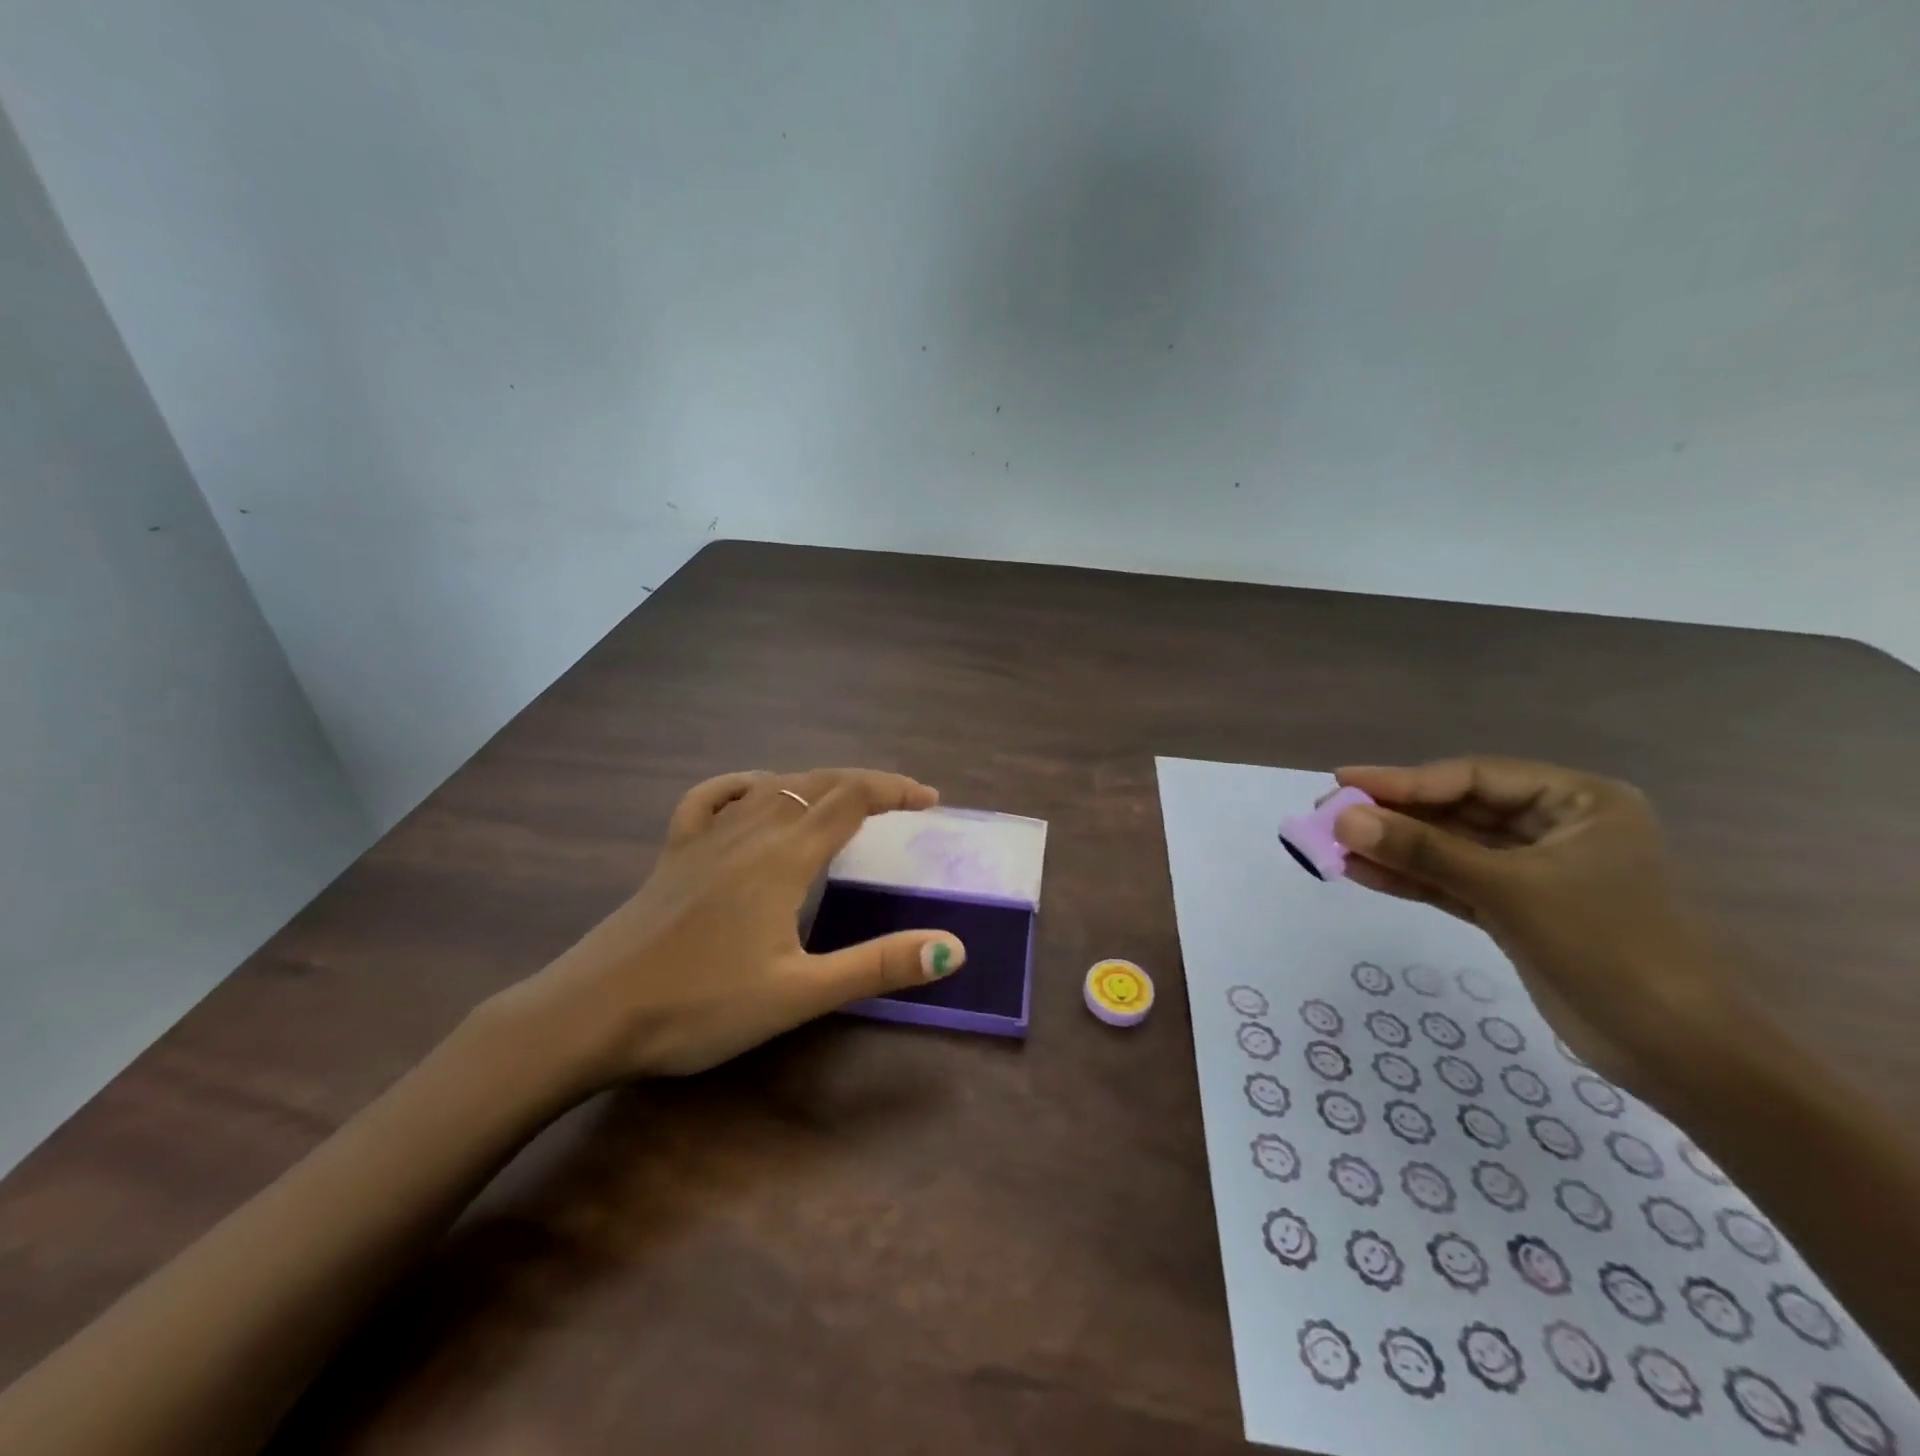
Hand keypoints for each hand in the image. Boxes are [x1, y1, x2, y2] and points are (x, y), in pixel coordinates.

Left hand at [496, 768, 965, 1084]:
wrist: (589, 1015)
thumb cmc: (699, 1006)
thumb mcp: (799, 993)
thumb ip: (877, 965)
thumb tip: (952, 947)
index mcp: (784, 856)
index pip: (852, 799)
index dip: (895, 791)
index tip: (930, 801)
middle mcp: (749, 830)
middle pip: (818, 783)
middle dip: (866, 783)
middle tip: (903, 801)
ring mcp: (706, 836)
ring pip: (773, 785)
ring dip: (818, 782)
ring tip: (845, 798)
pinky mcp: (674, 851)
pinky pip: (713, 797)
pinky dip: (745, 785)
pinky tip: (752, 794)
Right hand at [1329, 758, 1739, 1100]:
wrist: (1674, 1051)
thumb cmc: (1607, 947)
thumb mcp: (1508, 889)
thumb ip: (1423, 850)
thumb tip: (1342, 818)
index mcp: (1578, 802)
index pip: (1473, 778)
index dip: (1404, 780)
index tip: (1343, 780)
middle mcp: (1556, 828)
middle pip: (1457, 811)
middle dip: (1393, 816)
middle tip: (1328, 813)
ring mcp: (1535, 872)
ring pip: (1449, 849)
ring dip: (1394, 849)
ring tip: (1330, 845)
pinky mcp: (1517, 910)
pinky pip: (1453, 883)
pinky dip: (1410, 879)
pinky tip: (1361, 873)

===============

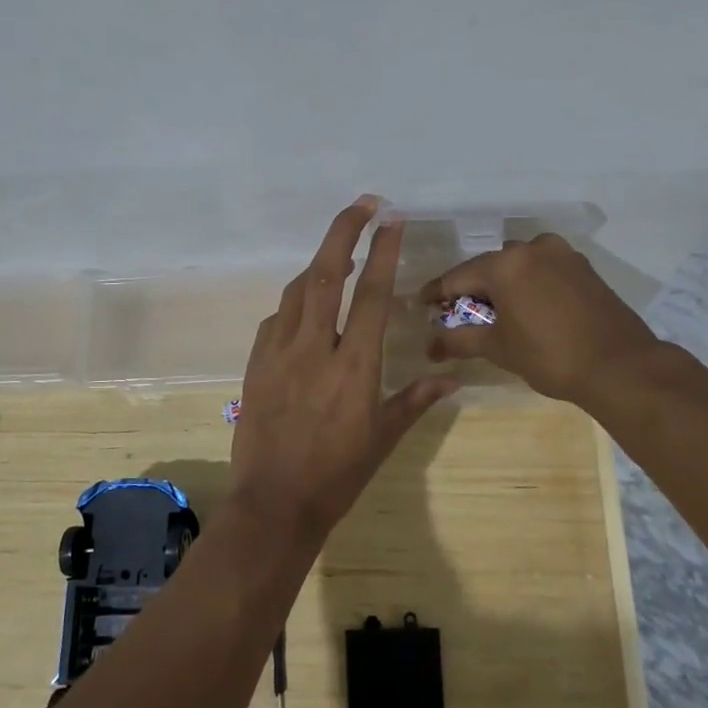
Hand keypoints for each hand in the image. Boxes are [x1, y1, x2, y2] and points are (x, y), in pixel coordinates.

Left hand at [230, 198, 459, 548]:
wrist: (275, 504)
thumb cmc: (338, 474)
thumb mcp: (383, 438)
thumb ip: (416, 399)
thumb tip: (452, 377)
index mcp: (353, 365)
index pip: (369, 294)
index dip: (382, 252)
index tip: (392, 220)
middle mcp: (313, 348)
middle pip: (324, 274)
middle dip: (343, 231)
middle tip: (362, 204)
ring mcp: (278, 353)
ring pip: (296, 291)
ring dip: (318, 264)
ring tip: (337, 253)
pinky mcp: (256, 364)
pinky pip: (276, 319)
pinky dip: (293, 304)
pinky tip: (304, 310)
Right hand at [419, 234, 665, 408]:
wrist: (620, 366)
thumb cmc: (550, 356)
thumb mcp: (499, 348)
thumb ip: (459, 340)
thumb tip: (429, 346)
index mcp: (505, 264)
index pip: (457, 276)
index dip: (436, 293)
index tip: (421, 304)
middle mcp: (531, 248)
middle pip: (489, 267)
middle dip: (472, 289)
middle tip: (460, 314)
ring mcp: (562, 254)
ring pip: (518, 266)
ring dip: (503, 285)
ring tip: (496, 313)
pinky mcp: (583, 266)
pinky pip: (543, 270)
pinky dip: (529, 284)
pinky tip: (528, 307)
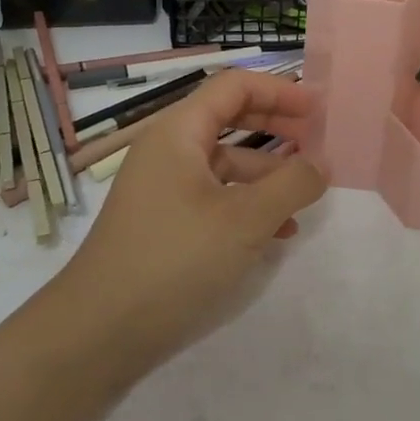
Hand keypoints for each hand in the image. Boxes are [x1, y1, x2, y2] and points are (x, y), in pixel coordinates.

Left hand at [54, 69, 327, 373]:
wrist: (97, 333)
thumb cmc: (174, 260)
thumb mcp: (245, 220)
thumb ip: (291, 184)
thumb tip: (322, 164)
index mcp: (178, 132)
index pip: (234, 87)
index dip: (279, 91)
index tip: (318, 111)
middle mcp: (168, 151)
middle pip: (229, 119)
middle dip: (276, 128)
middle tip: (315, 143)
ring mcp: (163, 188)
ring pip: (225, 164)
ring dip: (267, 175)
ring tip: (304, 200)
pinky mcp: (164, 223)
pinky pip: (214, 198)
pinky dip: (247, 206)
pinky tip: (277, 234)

===============

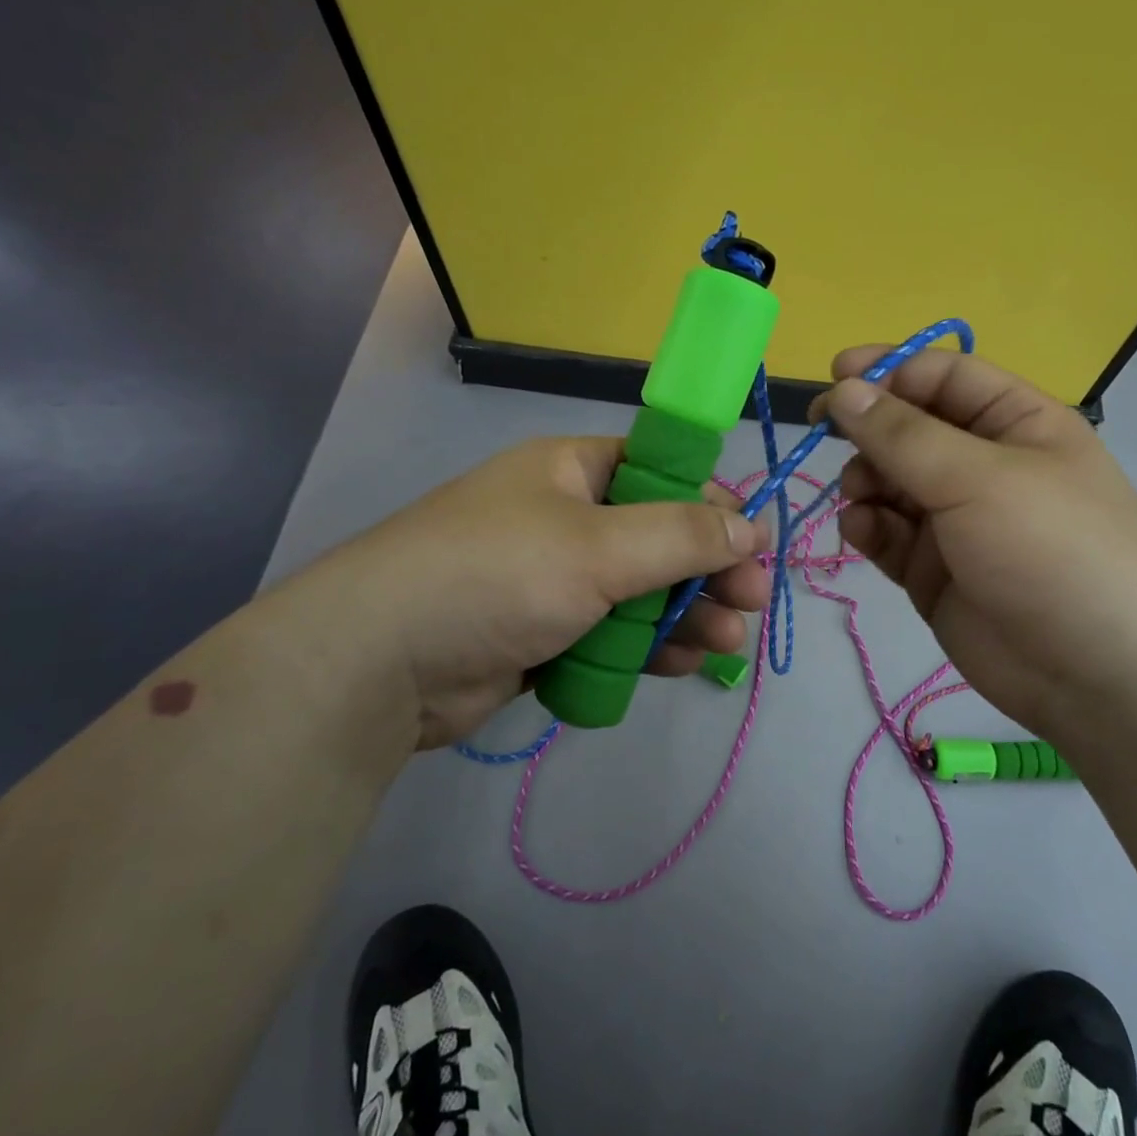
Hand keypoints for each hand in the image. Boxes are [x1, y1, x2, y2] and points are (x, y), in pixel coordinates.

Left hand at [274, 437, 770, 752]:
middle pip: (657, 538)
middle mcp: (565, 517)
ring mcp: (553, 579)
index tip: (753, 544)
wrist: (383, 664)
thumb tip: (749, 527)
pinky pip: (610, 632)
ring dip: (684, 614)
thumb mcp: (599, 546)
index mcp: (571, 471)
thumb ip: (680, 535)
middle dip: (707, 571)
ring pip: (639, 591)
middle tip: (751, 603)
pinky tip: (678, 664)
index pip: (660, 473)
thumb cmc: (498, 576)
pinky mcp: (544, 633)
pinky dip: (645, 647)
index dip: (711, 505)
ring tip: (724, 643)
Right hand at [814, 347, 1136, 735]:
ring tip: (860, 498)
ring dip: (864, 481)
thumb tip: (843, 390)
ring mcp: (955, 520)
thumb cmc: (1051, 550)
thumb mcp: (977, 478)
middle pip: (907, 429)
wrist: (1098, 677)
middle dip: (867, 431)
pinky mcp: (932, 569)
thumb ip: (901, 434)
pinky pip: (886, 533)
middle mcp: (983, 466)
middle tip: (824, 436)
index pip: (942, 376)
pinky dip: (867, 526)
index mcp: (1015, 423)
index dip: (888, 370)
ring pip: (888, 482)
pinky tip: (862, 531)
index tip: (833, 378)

===============

What the task asks |
Using the listing above, reproduce word for word every line from the one containing "wrist: (620, 366)" through the one containing "wrist: (97, 333)". Pictures must be left out.

Output |
wrist: (620, 366)
thumb cmc: (550, 356)
thumb mcp: (499, 348)
thumb ip: (459, 340)
thumb tip: (429, 346)
index mcp: (505, 264)
index pip: (457, 276)
index dip: (436, 293)
index tip: (421, 304)
middle mcp: (531, 248)
middle pip: (489, 267)
middle dip: (472, 289)
middle tip: (460, 314)
ring mcp: (562, 254)
ring pip: (518, 266)
ring dip: (503, 285)
ring tip: (496, 313)
pinky mcp: (583, 266)
pinky pip: (543, 270)
pinky dip: (529, 284)
pinky tip: (528, 307)
Hand keypoints for each hand in the image. Boxes are [x1, y1, x2, y2] and points are (x, y), in pixel coordinates.

Left hand at [54, 69, 327, 373]:
wrist: (97, 333)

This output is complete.